Items from a data source

━━━

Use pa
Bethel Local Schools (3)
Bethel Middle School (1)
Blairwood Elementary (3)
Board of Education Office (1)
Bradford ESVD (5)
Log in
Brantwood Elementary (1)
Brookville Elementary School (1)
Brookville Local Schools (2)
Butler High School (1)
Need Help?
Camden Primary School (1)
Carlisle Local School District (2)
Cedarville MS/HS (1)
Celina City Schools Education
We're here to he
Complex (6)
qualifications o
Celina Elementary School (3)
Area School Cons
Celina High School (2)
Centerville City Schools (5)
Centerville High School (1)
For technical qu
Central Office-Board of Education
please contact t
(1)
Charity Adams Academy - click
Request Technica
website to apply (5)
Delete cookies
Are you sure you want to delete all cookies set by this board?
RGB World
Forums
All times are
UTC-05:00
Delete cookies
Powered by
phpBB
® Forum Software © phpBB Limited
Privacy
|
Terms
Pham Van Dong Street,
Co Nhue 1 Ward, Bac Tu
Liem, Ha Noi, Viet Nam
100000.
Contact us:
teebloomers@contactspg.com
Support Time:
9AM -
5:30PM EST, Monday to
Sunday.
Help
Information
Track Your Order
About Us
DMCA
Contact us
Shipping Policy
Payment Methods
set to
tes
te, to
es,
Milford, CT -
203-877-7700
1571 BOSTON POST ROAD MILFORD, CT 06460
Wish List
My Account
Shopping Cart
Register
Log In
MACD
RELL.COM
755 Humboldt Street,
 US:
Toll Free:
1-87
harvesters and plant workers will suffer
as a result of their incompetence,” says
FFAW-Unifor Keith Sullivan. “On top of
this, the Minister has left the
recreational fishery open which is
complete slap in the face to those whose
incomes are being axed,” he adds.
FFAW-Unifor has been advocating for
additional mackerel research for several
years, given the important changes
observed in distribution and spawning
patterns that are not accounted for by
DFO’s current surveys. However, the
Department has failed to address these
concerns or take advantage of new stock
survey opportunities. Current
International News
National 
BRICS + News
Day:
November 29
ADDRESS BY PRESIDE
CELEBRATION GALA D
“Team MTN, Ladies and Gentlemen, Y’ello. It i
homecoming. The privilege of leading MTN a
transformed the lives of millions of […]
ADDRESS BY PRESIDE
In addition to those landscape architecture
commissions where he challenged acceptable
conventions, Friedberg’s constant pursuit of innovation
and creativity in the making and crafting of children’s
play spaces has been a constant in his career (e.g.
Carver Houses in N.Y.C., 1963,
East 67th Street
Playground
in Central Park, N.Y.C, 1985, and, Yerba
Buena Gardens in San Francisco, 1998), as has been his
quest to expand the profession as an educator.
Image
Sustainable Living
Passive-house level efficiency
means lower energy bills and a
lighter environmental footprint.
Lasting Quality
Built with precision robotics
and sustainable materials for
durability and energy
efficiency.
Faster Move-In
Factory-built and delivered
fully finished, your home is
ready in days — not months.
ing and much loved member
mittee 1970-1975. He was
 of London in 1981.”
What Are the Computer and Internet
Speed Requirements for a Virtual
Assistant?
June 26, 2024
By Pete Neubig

━━━

▶ [Problem details]: Every line above from the line with "Blairwood Elementary (3)" to the line with "Co Nhue 1 Ward, Bac Tu", both included, must be reproduced exactly, and no other line may appear.

▶ [Answer box]:
Blairwood Elementary (3)
Board of Education Office (1)
Bradford ESVD (5)
Log in
Brantwood Elementary (1)
Brookville Elementary School (1)
Brookville Local Schools (2)
Butler High School (1)
Need Help?
Camden Primary School (1)
Carlisle Local School District (2)
Cedarville MS/HS (1)
Celina City Schools Education
We're here to he
Complex (6)
qualifications o
Celina Elementary School (3)
Area School Cons
Celina High School (2)
Centerville City Schools (5)
Centerville High School (1)
For technical qu
Central Office-Board of Education
please contact t
(1)
Charity Adams Academy - click
Request Technica
website to apply (5)
Delete cookies
Are you sure you want to delete all cookies set by this board?
RGB World
Forums
All times are
UTC-05:00
Delete cookies
Powered by
phpBB
® Forum Software © phpBB Limited
Privacy
|
Terms
Pham Van Dong Street,
Co Nhue 1 Ward, Bac Tu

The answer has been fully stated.